# Spectroscopic constants - explanation

I'm a beginner in spectroscopy and I have troubles understanding papers describing values of spectroscopic constants. This paper, for example, describes constants $$T_e, R_e, \omega_e, \omega_ex_e, B_e, \alpha_e, D_0$$ and $$D_e$$.

I can see, that $$R_e$$ is an internuclear distance, but I have no idea, what are the remaining constants.

Could you provide some brief explanation? Preferably with picture of some potential energy curve(s), if possible, as I find it much easier to understand such concepts from schemes.

You can find plots and further explanations online (as I easily did). This is a homework-type question, yet I do feel that the information request for diatomic molecular spectroscopic constants warrants at least this partial answer. See this writeup for the "Vibronic Absorption Spectrum of Molecular Iodine" for more details and illustrations.

From NIST:

T$$_e$$ minimum electronic energy (cm$$^{-1}$$)

R$$_e$$ internuclear distance (Å)

ω$$_e$$ vibrational constant – first term (cm$$^{-1}$$)

ω$$_e$$x$$_e$$ vibrational constant – second term (cm$$^{-1}$$)

B$$_e$$ rotational constant in equilibrium position (cm$$^{-1}$$)

α$$_e$$ rotational constant – first term (cm$$^{-1}$$)

D$$_e$$ centrifugal distortion constant (cm$$^{-1}$$)

β$$_e$$ rotational constant – first term, centrifugal force (cm$$^{-1}$$)

From Wikipedia:

D$$_0$$ dissociation energy (cm$$^{-1}$$)

The subscript $$e$$ means measurements relating to the minimum of the internuclear separation, i.e. at the bottom of the potential energy. Many textbooks do not use the subscript $$e$$ at all but the meaning is the same.

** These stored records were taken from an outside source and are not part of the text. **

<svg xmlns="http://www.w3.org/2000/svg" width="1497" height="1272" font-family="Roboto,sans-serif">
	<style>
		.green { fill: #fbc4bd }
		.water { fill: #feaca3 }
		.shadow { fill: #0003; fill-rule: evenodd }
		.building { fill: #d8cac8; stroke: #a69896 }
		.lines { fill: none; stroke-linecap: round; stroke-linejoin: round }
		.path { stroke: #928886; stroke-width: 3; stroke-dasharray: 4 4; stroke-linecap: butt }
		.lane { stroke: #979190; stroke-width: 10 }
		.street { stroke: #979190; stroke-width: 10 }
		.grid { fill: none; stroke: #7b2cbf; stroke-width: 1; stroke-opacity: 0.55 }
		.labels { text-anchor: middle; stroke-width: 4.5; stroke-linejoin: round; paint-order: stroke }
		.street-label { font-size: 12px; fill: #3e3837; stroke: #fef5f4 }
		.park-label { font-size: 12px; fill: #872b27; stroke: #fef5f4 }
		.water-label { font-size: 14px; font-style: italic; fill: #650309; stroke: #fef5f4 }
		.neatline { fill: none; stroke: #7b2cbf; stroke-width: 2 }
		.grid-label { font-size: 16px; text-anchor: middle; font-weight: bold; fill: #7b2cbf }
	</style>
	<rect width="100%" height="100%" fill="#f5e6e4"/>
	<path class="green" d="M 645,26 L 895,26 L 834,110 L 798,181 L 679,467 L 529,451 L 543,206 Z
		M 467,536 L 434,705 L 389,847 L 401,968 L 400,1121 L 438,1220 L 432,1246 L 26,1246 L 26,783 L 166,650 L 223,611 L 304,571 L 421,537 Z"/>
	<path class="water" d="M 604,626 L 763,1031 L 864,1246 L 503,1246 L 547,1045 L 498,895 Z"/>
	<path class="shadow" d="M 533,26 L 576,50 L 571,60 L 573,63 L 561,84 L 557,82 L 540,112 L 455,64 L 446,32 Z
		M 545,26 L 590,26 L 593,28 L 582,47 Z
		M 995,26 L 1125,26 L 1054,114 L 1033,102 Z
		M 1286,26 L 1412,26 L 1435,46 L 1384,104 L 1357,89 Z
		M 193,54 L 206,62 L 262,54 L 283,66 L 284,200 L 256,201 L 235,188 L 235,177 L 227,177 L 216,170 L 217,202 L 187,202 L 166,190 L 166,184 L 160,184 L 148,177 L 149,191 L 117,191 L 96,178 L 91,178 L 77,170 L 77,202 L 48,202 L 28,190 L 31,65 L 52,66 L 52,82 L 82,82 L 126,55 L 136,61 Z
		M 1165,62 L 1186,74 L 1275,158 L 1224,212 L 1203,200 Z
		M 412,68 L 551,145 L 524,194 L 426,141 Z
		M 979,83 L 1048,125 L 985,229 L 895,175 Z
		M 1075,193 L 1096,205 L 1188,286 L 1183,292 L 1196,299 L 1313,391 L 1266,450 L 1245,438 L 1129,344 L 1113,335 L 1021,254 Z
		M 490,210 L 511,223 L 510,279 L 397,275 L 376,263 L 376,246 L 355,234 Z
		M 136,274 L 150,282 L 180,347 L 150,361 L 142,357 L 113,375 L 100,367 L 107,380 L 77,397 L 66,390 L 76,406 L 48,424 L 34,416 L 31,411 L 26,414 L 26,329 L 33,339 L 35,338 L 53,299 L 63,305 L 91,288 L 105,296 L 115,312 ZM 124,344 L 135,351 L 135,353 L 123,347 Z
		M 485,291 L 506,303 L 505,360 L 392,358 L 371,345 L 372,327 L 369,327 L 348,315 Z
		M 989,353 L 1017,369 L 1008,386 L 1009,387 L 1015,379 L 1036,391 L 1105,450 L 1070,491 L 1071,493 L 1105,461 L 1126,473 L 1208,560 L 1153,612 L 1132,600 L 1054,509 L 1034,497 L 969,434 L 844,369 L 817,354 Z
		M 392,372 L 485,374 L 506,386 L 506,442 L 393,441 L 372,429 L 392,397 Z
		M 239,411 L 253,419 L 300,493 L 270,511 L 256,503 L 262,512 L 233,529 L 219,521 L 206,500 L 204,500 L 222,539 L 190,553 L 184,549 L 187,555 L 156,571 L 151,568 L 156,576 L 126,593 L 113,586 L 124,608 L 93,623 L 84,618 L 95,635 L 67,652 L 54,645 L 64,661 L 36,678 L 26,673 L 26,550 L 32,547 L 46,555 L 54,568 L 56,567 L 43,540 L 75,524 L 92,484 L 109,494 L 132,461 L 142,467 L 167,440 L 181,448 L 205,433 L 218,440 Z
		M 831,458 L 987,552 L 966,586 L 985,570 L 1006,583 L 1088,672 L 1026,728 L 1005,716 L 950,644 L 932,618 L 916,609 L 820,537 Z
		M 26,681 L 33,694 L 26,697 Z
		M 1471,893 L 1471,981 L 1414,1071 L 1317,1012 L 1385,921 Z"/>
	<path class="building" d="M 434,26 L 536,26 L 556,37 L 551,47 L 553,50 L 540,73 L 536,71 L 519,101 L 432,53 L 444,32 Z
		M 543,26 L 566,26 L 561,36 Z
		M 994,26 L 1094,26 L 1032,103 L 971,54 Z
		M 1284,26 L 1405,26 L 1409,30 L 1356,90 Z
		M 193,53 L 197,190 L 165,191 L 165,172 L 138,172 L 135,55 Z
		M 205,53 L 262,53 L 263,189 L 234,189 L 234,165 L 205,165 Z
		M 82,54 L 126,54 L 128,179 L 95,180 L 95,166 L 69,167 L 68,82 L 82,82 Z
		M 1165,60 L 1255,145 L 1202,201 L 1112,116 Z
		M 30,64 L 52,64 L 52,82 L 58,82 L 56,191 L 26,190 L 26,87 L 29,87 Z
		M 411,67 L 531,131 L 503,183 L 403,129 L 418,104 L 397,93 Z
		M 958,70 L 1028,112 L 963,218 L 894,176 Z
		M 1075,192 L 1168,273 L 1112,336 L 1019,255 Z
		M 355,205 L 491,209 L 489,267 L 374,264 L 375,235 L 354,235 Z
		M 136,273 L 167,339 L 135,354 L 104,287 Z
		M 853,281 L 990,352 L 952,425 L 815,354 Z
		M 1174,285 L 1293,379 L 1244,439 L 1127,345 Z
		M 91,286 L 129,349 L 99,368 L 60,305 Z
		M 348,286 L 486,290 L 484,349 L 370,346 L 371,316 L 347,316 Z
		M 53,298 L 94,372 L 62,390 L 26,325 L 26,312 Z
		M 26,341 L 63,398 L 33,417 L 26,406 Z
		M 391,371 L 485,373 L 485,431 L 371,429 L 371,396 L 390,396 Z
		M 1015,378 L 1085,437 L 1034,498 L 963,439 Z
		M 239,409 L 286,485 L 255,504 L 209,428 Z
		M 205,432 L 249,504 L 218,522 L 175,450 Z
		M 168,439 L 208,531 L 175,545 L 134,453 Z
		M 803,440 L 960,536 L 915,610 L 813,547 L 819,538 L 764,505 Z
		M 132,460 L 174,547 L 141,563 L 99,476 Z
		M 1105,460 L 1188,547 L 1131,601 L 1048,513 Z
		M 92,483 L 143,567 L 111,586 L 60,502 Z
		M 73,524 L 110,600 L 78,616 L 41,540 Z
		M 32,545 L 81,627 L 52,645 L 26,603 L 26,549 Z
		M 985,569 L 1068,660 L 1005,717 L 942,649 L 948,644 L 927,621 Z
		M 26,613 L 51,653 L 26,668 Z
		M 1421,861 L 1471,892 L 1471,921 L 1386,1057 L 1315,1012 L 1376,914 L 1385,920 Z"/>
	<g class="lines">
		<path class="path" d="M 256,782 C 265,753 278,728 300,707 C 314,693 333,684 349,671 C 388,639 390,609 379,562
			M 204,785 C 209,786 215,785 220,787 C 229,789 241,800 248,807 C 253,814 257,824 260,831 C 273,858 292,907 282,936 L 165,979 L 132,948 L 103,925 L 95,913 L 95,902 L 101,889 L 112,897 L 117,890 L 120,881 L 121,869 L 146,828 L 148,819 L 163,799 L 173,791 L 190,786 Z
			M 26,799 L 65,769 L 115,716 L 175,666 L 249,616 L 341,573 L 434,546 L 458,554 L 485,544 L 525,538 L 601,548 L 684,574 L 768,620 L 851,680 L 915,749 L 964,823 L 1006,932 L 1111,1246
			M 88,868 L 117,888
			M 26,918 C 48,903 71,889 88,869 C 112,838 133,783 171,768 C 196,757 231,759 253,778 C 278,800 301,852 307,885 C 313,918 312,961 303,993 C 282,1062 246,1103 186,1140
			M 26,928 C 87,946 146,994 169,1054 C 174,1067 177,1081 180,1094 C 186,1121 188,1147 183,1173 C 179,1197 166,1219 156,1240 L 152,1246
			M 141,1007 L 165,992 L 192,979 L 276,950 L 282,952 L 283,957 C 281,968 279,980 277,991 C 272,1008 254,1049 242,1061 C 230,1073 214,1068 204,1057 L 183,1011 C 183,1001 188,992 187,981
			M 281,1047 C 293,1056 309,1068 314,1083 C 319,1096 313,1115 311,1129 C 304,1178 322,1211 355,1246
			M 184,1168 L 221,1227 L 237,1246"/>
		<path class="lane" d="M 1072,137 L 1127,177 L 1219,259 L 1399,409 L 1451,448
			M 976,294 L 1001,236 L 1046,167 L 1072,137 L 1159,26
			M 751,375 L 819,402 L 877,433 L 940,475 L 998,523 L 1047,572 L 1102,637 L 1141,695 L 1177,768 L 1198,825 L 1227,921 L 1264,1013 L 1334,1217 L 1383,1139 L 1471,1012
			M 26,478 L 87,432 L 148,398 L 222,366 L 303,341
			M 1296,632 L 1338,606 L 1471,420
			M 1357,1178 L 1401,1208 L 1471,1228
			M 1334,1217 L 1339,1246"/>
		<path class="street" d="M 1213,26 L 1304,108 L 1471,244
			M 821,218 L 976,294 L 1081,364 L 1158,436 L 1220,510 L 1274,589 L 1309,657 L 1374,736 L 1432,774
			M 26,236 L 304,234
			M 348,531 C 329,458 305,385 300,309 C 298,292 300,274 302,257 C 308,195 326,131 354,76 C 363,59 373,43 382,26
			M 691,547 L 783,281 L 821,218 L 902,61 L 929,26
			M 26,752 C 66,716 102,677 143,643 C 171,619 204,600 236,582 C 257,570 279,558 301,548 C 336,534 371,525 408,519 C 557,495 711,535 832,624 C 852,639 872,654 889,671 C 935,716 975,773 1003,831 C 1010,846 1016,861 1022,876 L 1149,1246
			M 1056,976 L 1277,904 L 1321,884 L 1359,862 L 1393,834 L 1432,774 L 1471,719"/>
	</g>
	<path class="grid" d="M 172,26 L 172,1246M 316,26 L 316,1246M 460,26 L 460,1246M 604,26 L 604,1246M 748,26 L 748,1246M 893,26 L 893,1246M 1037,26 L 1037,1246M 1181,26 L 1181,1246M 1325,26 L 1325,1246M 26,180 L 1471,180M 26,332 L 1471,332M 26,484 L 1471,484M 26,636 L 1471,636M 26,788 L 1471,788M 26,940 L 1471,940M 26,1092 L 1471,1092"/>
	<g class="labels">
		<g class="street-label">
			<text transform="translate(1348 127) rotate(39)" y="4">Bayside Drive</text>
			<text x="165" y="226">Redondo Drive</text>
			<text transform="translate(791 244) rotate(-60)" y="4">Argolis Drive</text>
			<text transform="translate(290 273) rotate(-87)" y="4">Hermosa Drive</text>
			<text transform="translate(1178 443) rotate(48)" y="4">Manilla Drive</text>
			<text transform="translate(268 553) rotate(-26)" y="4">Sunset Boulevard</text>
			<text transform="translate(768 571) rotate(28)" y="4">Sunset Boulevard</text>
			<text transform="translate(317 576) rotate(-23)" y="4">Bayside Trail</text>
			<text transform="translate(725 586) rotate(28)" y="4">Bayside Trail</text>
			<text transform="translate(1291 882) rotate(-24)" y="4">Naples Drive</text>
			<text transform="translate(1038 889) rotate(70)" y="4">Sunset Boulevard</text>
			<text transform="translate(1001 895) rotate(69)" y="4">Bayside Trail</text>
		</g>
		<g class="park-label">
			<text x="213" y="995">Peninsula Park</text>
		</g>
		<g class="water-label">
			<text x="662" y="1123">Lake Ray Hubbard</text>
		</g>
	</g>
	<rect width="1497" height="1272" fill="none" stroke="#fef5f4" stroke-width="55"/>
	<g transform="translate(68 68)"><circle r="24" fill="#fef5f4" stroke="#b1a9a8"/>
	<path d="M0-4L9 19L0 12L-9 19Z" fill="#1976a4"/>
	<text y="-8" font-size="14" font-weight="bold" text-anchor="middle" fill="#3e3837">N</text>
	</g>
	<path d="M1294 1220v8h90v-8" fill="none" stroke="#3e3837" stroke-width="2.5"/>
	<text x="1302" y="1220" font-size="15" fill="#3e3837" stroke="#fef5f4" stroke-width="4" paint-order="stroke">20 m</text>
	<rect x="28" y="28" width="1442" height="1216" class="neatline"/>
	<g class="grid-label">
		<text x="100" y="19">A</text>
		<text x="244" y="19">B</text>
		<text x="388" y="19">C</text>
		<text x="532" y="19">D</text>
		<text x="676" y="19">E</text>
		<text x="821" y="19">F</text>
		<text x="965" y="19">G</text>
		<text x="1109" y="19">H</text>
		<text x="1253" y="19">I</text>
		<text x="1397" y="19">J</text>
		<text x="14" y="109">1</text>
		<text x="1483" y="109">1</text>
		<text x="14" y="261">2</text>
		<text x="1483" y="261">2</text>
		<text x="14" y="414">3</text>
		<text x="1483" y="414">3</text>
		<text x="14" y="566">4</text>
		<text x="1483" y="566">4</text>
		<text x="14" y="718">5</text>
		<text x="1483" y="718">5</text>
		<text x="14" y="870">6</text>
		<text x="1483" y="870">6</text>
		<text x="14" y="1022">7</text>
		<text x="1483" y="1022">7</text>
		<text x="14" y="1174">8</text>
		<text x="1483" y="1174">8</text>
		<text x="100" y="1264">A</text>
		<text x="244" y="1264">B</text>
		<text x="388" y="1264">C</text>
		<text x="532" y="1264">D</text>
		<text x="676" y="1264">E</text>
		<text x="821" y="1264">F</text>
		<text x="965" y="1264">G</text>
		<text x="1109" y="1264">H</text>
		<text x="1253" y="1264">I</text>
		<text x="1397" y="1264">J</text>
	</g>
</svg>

The $$D_0$$ by contrast is the dissociation energy measured from the lowest vibrational energy level ($$n=0$$), some books also quote $$D_e$$ which is the energy from the lowest point on the potential energy and so this is $$D_0$$ plus the zero point energy. However, $$D_e$$ may also be the centrifugal distortion constant and has the same units as $$B_e$$. The context in which it is used will determine what it means, i.e. if the use is in determining the rotational energy $$D_e$$ (or just $$D$$) will be the centrifugal distortion constant.

The term $$x_e$$ is the anharmonicity constant and is dimensionless and $$\alpha_e$$ is the vibration-rotation coupling constant, and has the same units as $$B_e$$. (It describes the fact that as the molecule has a different bond length in vibrational level $$n=1$$ than in $$n=0$$, and that in $$n=2$$ from $$n=1$$ etc, consequently the rotational constant $$B$$ has to be modified). The other terms are described in the first answer.

However, there is a wrinkle, the fact that $$\omega$$ is used and not $$v$$ for frequency means that angular frequencies are being used. They are related as $$\omega =2\pi v$$. The frequency $$\omega$$ has units $$\mathrm{radian\,s ^{-1}}$$ and $$v$$ units of $$\mathrm{\,s^{-1}}$$. Some books use $$v$$ some $$\omega$$; it is really quite messy you just have to be careful.